[Given information]
---*---

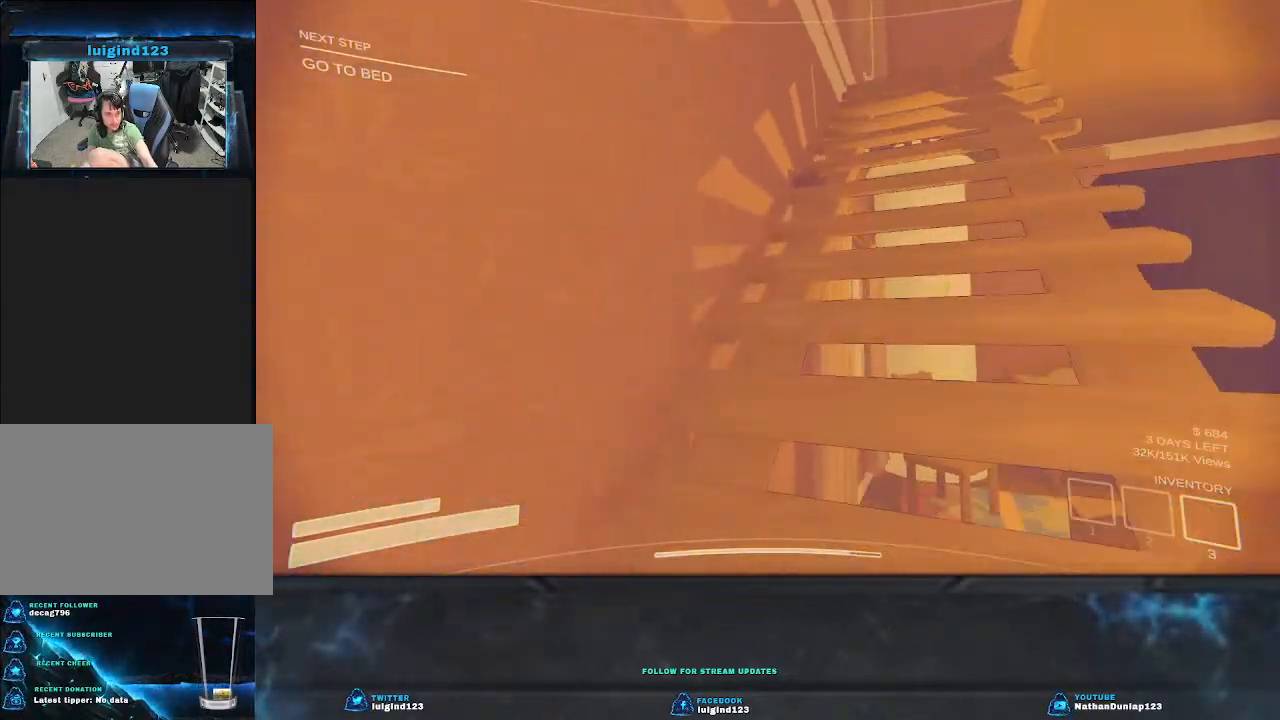
{"keys": ["shift", "w"], "events": []}
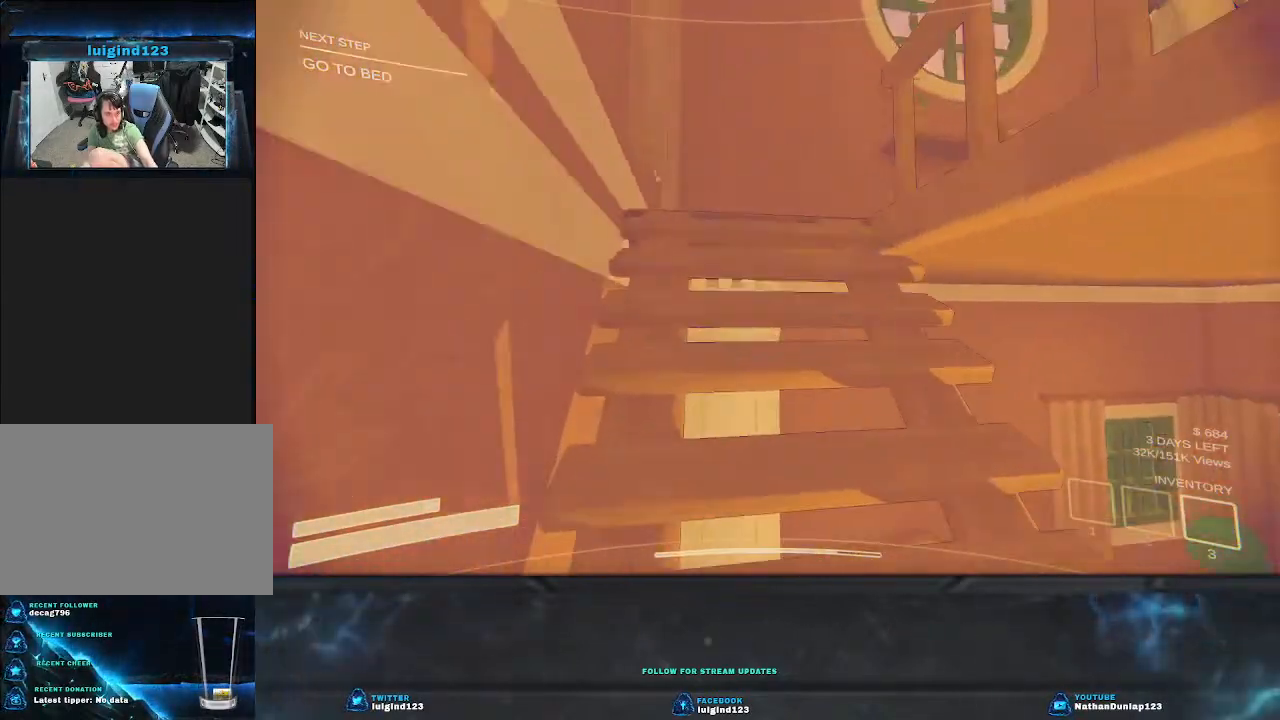
{"keys": ["a", "shift", "w"], "events": [[67, "a", "down"]]}
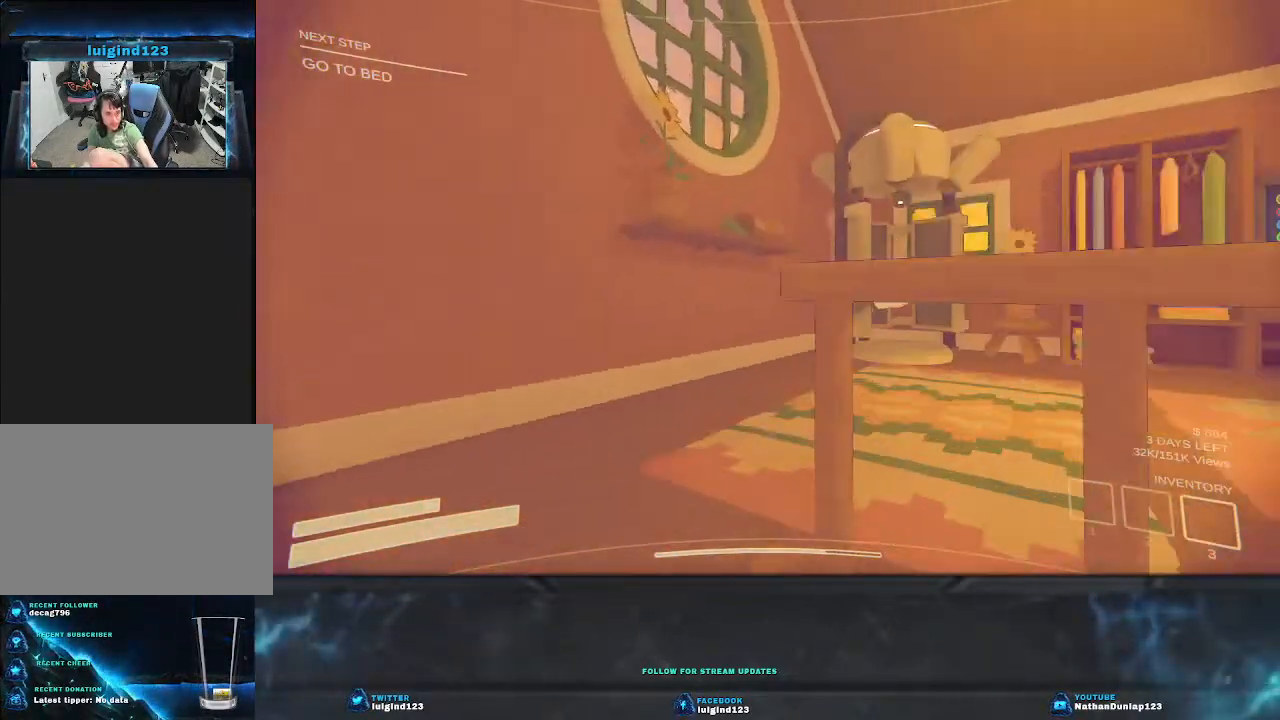
{"keys": ["shift", "w"], "events": [[500, "a", "up"]]}
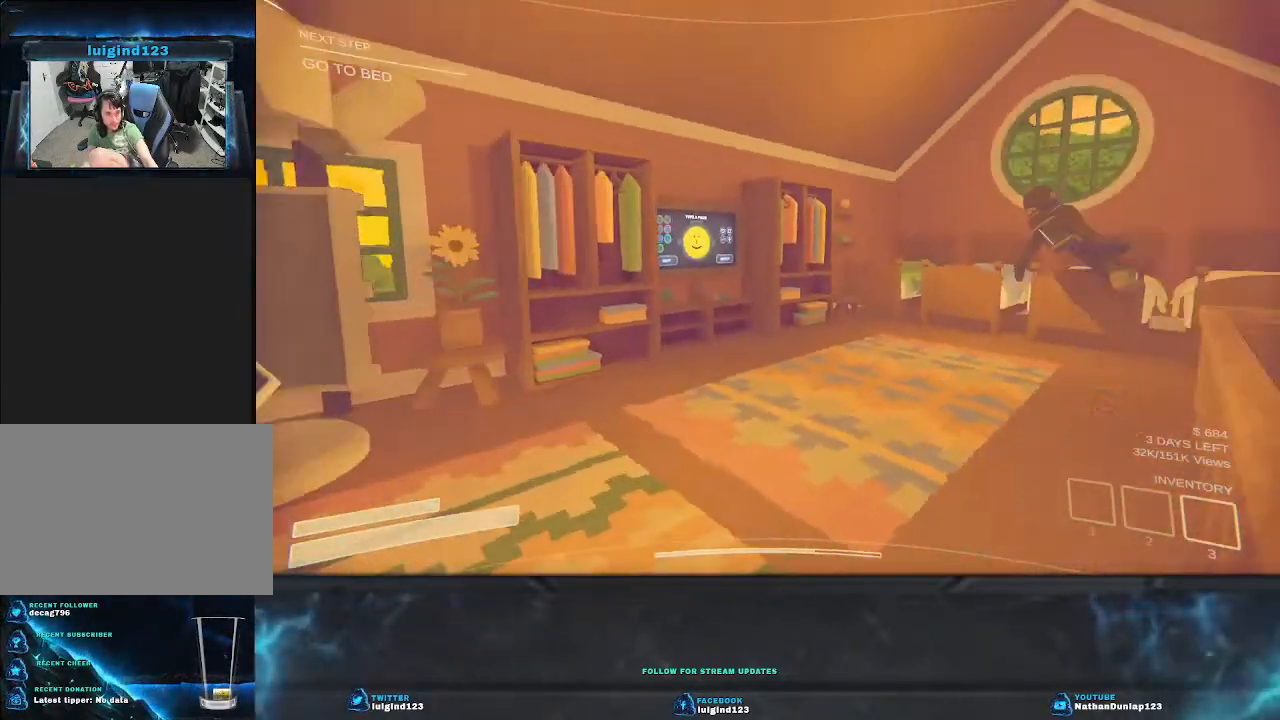
{"keys": ["shift", "w"], "events": []}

---*---

[Task item] Top to bottom, retype the listing exactly but drop every picture.

[Exercise output]
{"keys": ["shift", "w"], "events": []}
{"keys": ["a", "shift", "w"], "events": [[67, "a", "down"]]}
{"keys": ["shift", "w"], "events": [[500, "a", "up"]]}
{"keys": ["shift", "w"], "events": []}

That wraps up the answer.